═════ Supplied material
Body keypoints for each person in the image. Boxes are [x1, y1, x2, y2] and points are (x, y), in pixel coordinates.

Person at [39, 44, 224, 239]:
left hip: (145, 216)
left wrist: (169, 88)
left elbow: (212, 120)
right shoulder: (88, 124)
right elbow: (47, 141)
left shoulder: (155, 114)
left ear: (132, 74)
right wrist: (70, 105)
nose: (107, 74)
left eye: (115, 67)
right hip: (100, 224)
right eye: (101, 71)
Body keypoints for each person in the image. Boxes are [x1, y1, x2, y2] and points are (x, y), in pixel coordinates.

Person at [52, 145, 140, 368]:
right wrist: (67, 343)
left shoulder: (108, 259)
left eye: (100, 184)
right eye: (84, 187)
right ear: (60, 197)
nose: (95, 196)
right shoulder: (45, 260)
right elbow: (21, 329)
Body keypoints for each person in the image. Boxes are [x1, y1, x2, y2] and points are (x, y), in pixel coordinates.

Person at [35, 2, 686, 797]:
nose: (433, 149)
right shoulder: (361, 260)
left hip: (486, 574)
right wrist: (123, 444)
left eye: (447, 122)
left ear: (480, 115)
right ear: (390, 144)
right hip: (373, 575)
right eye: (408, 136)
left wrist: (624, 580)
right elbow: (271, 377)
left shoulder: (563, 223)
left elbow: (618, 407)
══════════
## Work to be completed
Go to the line in the listing above that has "right shoulder: (45, 260)" in it. Set down that line and each one after it, exactly.

## Response below
right shoulder: (45, 260)
right elbow: (21, 329)
Body keypoints for each person in the image. Boxes are [x1, y1, x2, y2] and points are (x, y), in pixel coordinates.

Person at [35, 2, 686, 797]:
nose: (433, 149)
right shoulder: (361, 260)
left hip: (486, 574)
right wrist: (123, 444)
left eye: (447, 122)
left ear: (480, 115)
right ear: (390, 144)
right hip: (373, 575)
right eye: (408, 136)
left wrist: (624, 580)
right elbow: (271, 377)
left shoulder: (563, 223)
left elbow: (618, 407)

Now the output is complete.